**SUPPLIED PASSAGE**
=== Section Start ===

As many as 46 eye surgeries were performed in a Srinagar hospital by three doctors from Mumbai, along with local surgeons, in the past three days. The specialists from Mumbai's Aditya Jyot Eye Hospital were brought in to assist Shri Maharaja Hari Singh Hospital with treating pellet injuries among protesters in the state, PTI reported.

After Chief Minister Mehbooba Mufti's meeting with the ophthalmologists from Mumbai, a spokesperson said, "In all, 58 such surgeries have been conducted in the last few days, including 46 by the team led by Dr Sundaram Natarajan in the last three days."

According to the head of the ophthalmology department of Srinagar's Government Medical College, Dr Tariq Qureshi, five operation theatres were being used only for eye surgeries. Officials said that since July 8, when Hizbul Mujahideen commander Burhan Wani was gunned down in an encounter, as many as 210 patients were admitted to SMHS Hospital with pellet injuries in their eyes, The Indian Express reported.

=== Section End ===

**EXERCISE AIM**
Please write out part of the Srinagar eye surgery report above: begin at the words "As many as 46" and stop after "state, PTI reported.".

**DATA EXTRACT**
=== Section Start ===

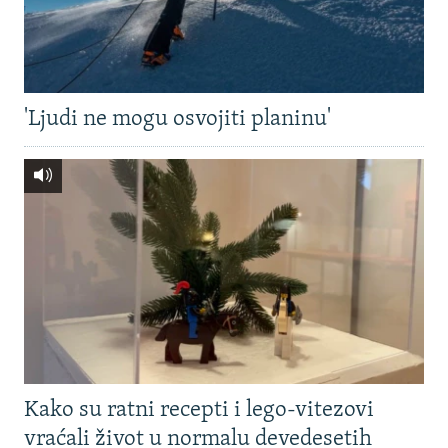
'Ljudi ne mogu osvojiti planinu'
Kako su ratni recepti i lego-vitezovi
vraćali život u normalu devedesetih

=== Section End ===
=== Section Start ===

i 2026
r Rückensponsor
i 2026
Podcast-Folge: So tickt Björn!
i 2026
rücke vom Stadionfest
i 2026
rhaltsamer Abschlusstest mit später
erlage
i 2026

=== Section End ===
=== Section Start ===

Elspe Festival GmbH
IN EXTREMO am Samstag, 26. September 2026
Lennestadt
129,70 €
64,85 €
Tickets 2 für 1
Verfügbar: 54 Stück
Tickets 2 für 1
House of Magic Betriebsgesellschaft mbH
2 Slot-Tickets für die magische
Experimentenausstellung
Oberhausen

=== Section End ===

**EXERCISE RESPONSE**
As many as 46 eye surgeries were performed in a Srinagar hospital by three doctors from Mumbai, along with local surgeons, in the past three days. The specialists from Mumbai's Aditya Jyot Eye Hospital were brought in to assist Shri Maharaja Hari Singh Hospital with treating pellet injuries among protesters in the state, PTI reported.